= How to complete this task =
Beginning at the line that contains "- 3D-Modell-Upload und -Verarbeitung", repeat every line of the listing exactly through the final one.

[Material shown Boundary: Start]

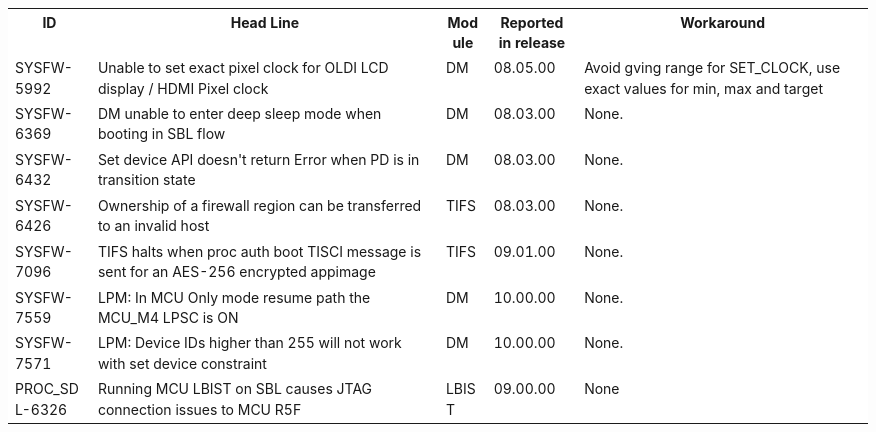
<table>
<tr>
    <th> ID
    <th> Head Line
    <th> Module
    <th> Reported in release
    <th> Workaround
</tr>
<tr>
    <td> SYSFW-5992
    <td> Unable to set exact pixel clock for OLDI LCD display / HDMI Pixel clock
    <td> DM
    <td> 08.05.00
    <td> Avoid gving range for SET_CLOCK, use exact values for min, max and target
</tr>
<tr>
    <td> SYSFW-6369
    <td> DM unable to enter deep sleep mode when booting in SBL flow
    <td> DM
    <td> 08.03.00
    <td> None.
</tr>
<tr>
    <td> SYSFW-6432
    <td> Set device API doesn't return Error when PD is in transition state
    <td> DM
    <td> 08.03.00
    <td> None.
</tr>
<tr>
    <td> SYSFW-6426
    <td> Ownership of a firewall region can be transferred to an invalid host
    <td> TIFS
    <td> 08.03.00
    <td> None.
</tr>
<tr>
    <td> SYSFW-7096
    <td> TIFS halts when proc auth boot TISCI message is sent for an AES-256 encrypted appimage
    <td> TIFS
    <td> 09.01.00
    <td> None.
</tr>
<tr>
    <td> SYSFW-7559
    <td> LPM: In MCU Only mode resume path the MCU_M4 LPSC is ON
    <td> DM
    <td> 10.00.00
    <td> None.
</tr>
<tr>
    <td> SYSFW-7571
    <td> LPM: Device IDs higher than 255 will not work with set device constraint
    <td> DM
    <td> 10.00.00
    <td> None.
</tr>
<tr>
    <td> PROC_SDL-6326
    <td> Running MCU LBIST on SBL causes JTAG connection issues to MCU R5F
    <td> LBIST
    <td> 09.00.00
    <td> None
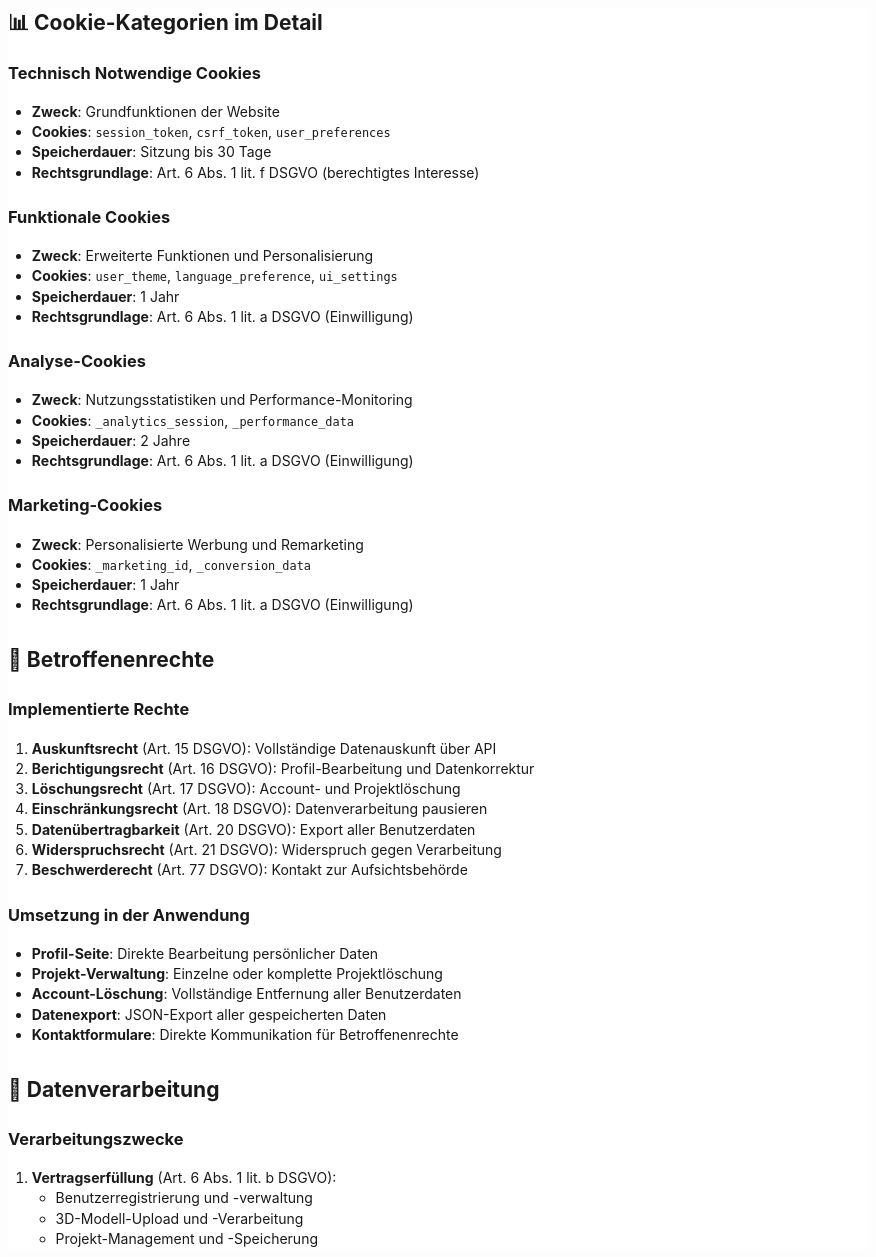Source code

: ## 📊 Cookie-Kategorien im Detail

### Technisch Notwendige Cookies
- **Zweck**: Grundfunktionen der Website
- **Cookies**: `session_token`, `csrf_token`, `user_preferences`
- **Speicherdauer**: Sitzung bis 30 Tage
- **Rechtsgrundlage**: Art. 6 Abs. 1 lit. f DSGVO (berechtigtes Interesse)

### Funktionale Cookies
- **Zweck**: Erweiterte Funktionen und Personalisierung
- **Cookies**: `user_theme`, `language_preference`, `ui_settings`
- **Speicherdauer**: 1 Jahr
- **Rechtsgrundlage**: Art. 6 Abs. 1 lit. a DSGVO (Einwilligung)

### Analyse-Cookies
- **Zweck**: Nutzungsstatistiken und Performance-Monitoring
- **Cookies**: `_analytics_session`, `_performance_data`
- **Speicherdauer**: 2 Jahre
- **Rechtsgrundlage**: Art. 6 Abs. 1 lit. a DSGVO (Einwilligung)

### Marketing-Cookies
- **Zweck**: Personalisierte Werbung und Remarketing
- **Cookies**: `_marketing_id`, `_conversion_data`
- **Speicherdauer**: 1 Jahr
- **Rechtsgrundlage**: Art. 6 Abs. 1 lit. a DSGVO (Einwilligung)

## 🎯 Betroffenenrechte

### Implementierte Rechte
1. **Auskunftsrecht** (Art. 15 DSGVO): Vollständige Datenauskunft über API
2. **Berichtigungsrecht** (Art. 16 DSGVO): Profil-Bearbeitung und Datenkorrektur
3. **Löschungsrecht** (Art. 17 DSGVO): Account- und Projektlöschung
4. **Einschränkungsrecht** (Art. 18 DSGVO): Datenverarbeitung pausieren
5. **Datenübertragbarkeit** (Art. 20 DSGVO): Export aller Benutzerdaten
6. **Widerspruchsrecht** (Art. 21 DSGVO): Widerspruch gegen Verarbeitung
7. **Beschwerderecht** (Art. 77 DSGVO): Kontakt zur Aufsichtsbehörde

### Umsetzung in der Anwendung
- **Profil-Seite**: Direkte Bearbeitung persönlicher Daten
- **Projekt-Verwaltung**: Einzelne oder komplette Projektlöschung
- **Account-Löschung**: Vollständige Entfernung aller Benutzerdaten
- **Datenexport**: JSON-Export aller gespeicherten Daten
- **Kontaktformulare**: Direkte Kommunikation für Betroffenenrechte

## 🔄 Datenverarbeitung

### Verarbeitungszwecke
1. **Vertragserfüllung** (Art. 6 Abs. 1 lit. b DSGVO):
   - Benutzerregistrierung und -verwaltung
   - 3D-Modell-Upload und -Verarbeitung
   - Projekt-Management und -Speicherung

[Material shown Boundary: End]

= Answer =
   - 3D-Modell-Upload und -Verarbeitung
   - Projekt-Management und -Speicherung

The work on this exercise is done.